Ein blutiges Jahrhundert endet endlich mit Frieden
Erst durch das Karfreitagsabkommen (Good Friday Agreement) im Jahr 1998 konnte die IRA beschwichtigt werden: Die beiden Staaten einigten sich unter anderem auf eine vollständige Öffnung der Grenze auf der Insel, sowie eine Liberalisierung des Staatsbürgerschaftsgesetzes in Nordirland: Fortan hatte jede in Nordirland geborene Person Anspruch auf die irische und die britische Staatsbürgerschaft, insofern mindestens ein Elternteil auch nur eine davon besäße. Rechtlich sind irische und britische Staatsbürger*innen nun in beiden Staaten nahezu gleichgestellt, britische Staatsangehörige dürfen sogar an den Wahlen zum irischen Parlament in Dublin teilnehmen, wenn sie einen Wohnsitz in der Republik haben (auch andersherum dürfen irische Staatsangehörige mit Wohnsitz im Vereinigten Königreich, also z. B. in Nordirland, an den Wahlen zum Parlament in London teilnehmen).
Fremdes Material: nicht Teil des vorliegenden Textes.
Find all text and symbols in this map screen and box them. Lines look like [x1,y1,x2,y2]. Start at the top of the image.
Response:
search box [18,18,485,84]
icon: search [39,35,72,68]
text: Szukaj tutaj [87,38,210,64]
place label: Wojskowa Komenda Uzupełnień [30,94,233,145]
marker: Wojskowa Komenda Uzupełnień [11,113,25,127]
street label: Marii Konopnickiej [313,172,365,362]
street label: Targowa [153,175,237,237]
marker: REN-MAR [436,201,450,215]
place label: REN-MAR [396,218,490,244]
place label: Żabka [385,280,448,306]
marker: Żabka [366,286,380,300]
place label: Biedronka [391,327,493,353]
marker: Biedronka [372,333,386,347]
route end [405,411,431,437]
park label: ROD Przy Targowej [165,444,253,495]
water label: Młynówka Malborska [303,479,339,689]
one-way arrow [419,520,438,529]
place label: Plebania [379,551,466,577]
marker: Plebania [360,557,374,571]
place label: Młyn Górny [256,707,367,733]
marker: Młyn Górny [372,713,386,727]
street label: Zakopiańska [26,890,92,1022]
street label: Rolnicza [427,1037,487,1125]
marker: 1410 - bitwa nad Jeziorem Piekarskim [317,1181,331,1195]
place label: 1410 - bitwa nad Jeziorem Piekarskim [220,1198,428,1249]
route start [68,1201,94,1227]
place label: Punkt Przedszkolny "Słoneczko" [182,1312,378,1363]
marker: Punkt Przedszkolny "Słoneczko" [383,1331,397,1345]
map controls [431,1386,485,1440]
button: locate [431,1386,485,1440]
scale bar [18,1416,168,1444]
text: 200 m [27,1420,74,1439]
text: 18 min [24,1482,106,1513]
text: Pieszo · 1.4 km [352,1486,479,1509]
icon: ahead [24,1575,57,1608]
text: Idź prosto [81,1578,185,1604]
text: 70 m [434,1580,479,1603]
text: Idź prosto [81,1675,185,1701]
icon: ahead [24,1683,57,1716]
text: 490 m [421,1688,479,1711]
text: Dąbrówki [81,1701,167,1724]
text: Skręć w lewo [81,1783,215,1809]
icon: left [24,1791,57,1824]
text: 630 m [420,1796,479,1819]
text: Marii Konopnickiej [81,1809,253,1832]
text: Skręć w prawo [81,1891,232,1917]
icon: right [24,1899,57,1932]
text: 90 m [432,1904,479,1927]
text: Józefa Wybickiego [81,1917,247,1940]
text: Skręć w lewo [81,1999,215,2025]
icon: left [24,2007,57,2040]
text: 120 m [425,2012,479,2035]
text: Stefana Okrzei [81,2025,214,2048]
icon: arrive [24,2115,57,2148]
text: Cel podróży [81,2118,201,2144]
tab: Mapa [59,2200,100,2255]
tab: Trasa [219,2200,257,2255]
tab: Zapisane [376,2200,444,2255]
Nach Abschluss des Abkommens war der Gedanke an eine Wiedervereinigung Nordirlands mit der Republik zunächst vom Tisch. Frieden kehrte ein und eine Zeit des Wohlstands begann auf der Insel, auch durch Dublins rigorose Politik der Steuererleichterung für amerikanische Tech-Konzene, eine Periode, die heute als „Celtic Tiger“ bekannt ist. Erst durch den Brexit und die damit unweigerlich aufkommende Grenzfrage zwischen Nordirland und der Republik flammte die Debatte wieder auf. Inzwischen ist es für vielen Menschen auf beiden Seiten der Grenze Realität, dass die Wiedervereinigung früher oder später kommen wird. Wie und unter welchen Voraussetzungen, damit beschäftigte sich der irische Politikwissenschaftler Brendan O’Leary von der University of Pennsylvania in seinem Vortrag.
Wo steht Irland heute?
2023 ist ein historisches Jahr für das kleine Land: Es sind 25 Jahre seit dem Abschluss des Karfreitagsabkommens, 50 Jahre seit dem Beitritt zur Europäischen Union und 100 Jahre seit dem Ende des Bürgerkriegs. Die Spaltung der Insel besteht seit 98 Jahren, und langsam entsteht das Gefühl, dass diese Zeit sich dem Ende zuneigen könnte. Sollte dies passieren, wird dem ein Referendum auf beiden Seiten der Grenze vorhergehen, in dem die Menschen zwischen Derry und Cork bestätigen können, dass die Grenze im Norden der Insel verschwinden soll. Dass diese Zeit naht, dafür gibt es mehrere Gründe.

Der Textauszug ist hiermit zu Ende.